Though Fa Mulin was gone, Father Fa and Mother Fa remained. But seeing them dressed in the same clothes they’d worn when they arrived, it was clear: they too would soon depart.

They lingered just long enough for one last breakfast. Mother Fa prepared a meal for the three of them and steamed a full refrigerator of buns for Fa Muzhi. Father Fa walked around the house, picking out spots that needed fixing and making minor repairs—well, truthfully, there wasn’t much that needed fixing, but he found something to occupy himself with. The family sat down together for breakfast, then climbed back up the tree as one.

This time, they didn’t hold hands.

Unlike Fa Mulin, who was accustomed to leaving without a word, Mother Fa insisted on seeing the children off each time, and this occasion was no exception.

Watching the Fa Muzhi vanish into the treetops, her gaze fixed on her eldest son’s retreating figure, the smile on Mother Fa’s face suddenly faltered. Sighing softly, she murmured to Father Fa beside her, “Buying a school district home only scattered us to the four winds. Moments like this make me wonder if I made the wrong choice…”

Unable to bear his wife’s dejection, Father Fa immediately comforted her: “It wasn’t a mistake! We got homes in the catchment areas for both the Affiliated High School of Zhongdu University—Blue Star High and the Xingtian Sect of Qiushui Realm. That’s practically unheard of anywhere in the world… no, the entire universe!”

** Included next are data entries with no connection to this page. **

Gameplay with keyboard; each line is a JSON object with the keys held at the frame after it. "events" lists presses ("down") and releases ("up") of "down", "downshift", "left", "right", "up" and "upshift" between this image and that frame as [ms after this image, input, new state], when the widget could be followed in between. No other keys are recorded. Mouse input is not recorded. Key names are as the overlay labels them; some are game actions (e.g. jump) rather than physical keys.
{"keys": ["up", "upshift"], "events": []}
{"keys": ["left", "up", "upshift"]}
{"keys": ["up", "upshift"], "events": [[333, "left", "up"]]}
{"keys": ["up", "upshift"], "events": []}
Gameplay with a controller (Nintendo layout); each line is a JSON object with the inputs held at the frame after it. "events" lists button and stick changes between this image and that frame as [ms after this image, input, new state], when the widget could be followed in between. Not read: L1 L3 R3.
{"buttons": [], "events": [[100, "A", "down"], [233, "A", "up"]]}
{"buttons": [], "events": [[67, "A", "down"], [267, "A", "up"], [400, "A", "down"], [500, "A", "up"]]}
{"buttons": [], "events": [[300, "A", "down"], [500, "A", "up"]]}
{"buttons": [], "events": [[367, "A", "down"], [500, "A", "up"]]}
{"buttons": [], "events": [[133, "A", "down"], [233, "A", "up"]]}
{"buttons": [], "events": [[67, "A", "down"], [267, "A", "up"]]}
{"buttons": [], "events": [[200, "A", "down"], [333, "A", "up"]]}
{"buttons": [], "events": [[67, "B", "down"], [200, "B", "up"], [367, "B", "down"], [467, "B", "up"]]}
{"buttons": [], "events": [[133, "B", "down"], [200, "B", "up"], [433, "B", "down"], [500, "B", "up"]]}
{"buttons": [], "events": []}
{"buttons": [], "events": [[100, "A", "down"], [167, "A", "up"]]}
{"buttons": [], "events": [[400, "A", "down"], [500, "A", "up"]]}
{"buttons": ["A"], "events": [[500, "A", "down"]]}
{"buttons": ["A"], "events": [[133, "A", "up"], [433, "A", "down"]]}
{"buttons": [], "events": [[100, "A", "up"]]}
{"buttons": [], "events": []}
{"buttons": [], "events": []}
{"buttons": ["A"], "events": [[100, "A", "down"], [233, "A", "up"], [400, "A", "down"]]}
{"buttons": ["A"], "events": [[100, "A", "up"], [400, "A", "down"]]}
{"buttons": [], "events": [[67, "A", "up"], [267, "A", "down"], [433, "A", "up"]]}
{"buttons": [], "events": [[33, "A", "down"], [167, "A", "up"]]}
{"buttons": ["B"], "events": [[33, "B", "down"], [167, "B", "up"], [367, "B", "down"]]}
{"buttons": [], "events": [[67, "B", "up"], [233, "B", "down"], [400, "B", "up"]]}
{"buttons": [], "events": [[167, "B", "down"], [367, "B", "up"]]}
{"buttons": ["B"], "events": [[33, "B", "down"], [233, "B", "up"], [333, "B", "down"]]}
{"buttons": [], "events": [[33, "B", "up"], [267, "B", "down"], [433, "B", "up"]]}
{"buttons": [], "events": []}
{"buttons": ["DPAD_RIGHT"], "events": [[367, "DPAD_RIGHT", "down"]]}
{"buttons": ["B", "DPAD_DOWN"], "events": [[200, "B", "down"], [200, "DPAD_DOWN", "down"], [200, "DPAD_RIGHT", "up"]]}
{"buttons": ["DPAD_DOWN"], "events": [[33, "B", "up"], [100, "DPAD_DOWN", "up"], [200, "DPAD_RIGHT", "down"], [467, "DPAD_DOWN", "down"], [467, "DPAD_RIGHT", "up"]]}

“Besides, A-Zhi is still in our original neighborhood. He still needs this school district, does he?”

The parents’ murmurs seized the moment Fa Muzhi’s feet touched the branch on the other side of the world.

Gazing back at the path he’d come, as if he could see his parents still standing there through the distance, Fa Muzhi lingered no longer on the branch. The moment the smart-controlled window automatically opened, he leaped, landing lightly in the room on the other side.

Gently setting the large basket of eggs he carried onto the floor by the window, he finally let out a soft sigh—

Sorry, Dad, for making you worry for nothing.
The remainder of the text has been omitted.